Estaba deseando llegar. El peso de los días se había hecho insoportable. Tanto que sus piernas se habían unido sin avisar a la perezosa rutina de aquellos meses y se resistían a seguir pedaleando. Pero Anabel era testaruda, mucho más que su propio cuerpo y llegaría tarde o temprano. Las ramas esqueléticas de su almendro esperaban sus pasos y se lanzaban como lianas sobre el camino intentando alcanzarla. El otoño había desnudado su brazos, pero su tronco y extremidades eran el regazo perfecto que ella recordaba.
La mochila de Anabel en aquellos 7 meses se había llenado, penas y alegrías casi por igual, pero en definitiva la notaba menos ligera de lo que habría esperado. Respiró hondo alimentando sus pulmones con el aire puro de aquella sierra, gélidos rayos de sol iluminaron sus mejillas que se alzaron al astro rey de ese 30 de diciembre. Ahora sí, reposó de nuevo su burra sobre su poderoso tronco y alargó los brazos para entrecruzarlos con los suaves raspes de sus ramas. Se abrazó al madero dejando que sus latidos avivasen el flujo de su salvia, inspiró el seco olor de su corteza mientras las primeras lágrimas corrieron por las llagas del leño. El reencuentro fue tan dulce como amargas fueron las despedidas de aquellos que habían compartido tantas experiencias de vida . Y aquel sabor agridulce había resistido con fastidio junto a Anabel en el resto de los días hasta hoy. Por eso necesitaba sumergirse de nuevo en las aguas de aquel riachuelo, renovar el sabor aspirando por cada poro los aromas puros de aquel manantial.
Abandonó su bicicleta al resguardo de su almendro, y encaminó sus pasos hacia el sendero que bajaba a la orilla del arroyo. El invierno había hecho adelgazar el cauce por lo que sus andares se prolongaron algo más hasta la orilla.
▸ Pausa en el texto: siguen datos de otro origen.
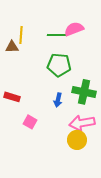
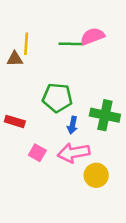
green pentagon: (59, 65) -> (57, 98), moved
pink arrow: (82, 123) -> (74, 153), moved

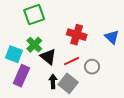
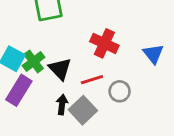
green cross: (34, 45) -> (34, 61), moved

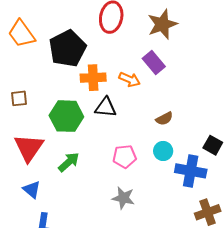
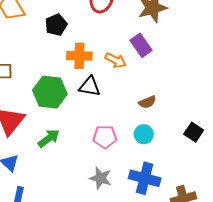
black pentagon: (68, 48) -> (56, 25), size x0.6
blue cross: (191, 171) -> (145, 178), moved

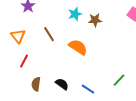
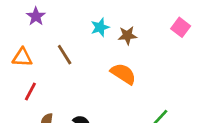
orange triangle: (18, 36) -> (22, 57), turned -49
orange semicircle: (78, 47) -> (123, 74), moved

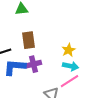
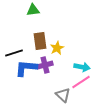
yellow star: (69, 50) -> (57, 48), moved

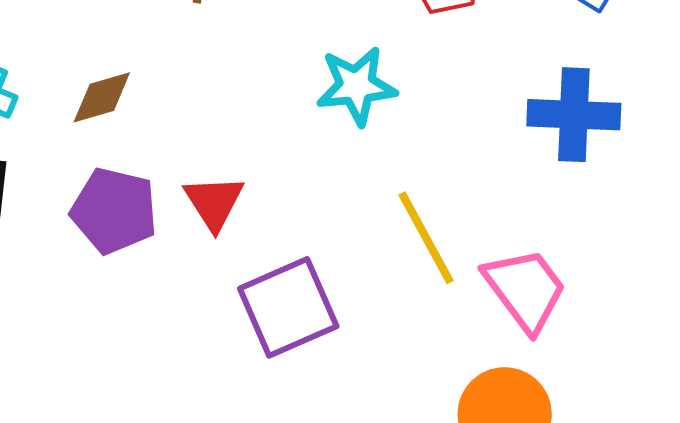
El frio no iba a ser impedimento para un encuentro piel con piel. Anabel estaba dispuesta a sumergirse de nuevo virgen y pura en aquellas aguas. Era su tributo , demostrarse de nuevo que su cuerpo y mente estaban preparados para asumir los cambios y las adversidades, por más crudas y glaciales que llegasen. Mientras introducía un pie la imagen de la celebración de su anterior cumpleaños calentó la planta hasta el tobillo, las risas y los canticos de sus amigos bombeó con mas fuerza la sangre por sus venas. Antes de perder el equilibrio zambulló el otro pie pisoteando el recuerdo de quienes demostraron más perversión e indignidad de la que ella jamás habría deseado el día de su despedida. Allí quedaron en lo más hondo del riachuelo. Se arrodilló despacio saboreando la mágica imagen de sus letras impresas en aquellas páginas, configurando el más digno tributo a su familia. Las lagrimas de alegría arroparon primero sus pómulos , después sus pechos, mezclándose con el arroyo a la misma altura de su ombligo. El calor de sus compañeras de relatos en el día de la presentación del libro, templaba ya las aguas.
Soltó su coleta de rizos de cobre y comenzó a saludar con sus manos el fondo cristalino. La melena cubrió sus pezones para eclipsar sin celo el frío de la corriente. Volteó su cuerpo para flotar recibiendo al sol. Y mientras anudaba sus manos sobre su cabeza, de nuevo, como esa bailarina en primavera, el cielo le devolvió ese corazón enorme de vapor que un avión grafiteó sobre Manhattan, capturado por sus ojos en ese viaje tan esperado como espectacular para ella y sus chicos.
Flotó rodeada de pequeños peces que pellizcaban su piel de nácar, sumergió levemente su rostro para bautizar el nuevo año que comenzaba y dejó que su pelo se propagase alrededor de su cabeza dibujando los vértices de una corona . No quería ser reina de nada, no , solo dueña de su vida. Y Anabel sabía que aquel año había iniciado el camino para llegar a serlo, de principio a fin. También había aprendido que el tiempo es efímero, como casi todo lo que nos rodea, pero lo que no se marcha y se queda con nosotros para siempre es el amor de quien nos respeta, comparte su vida y su tiempo y nos regala su sonrisa.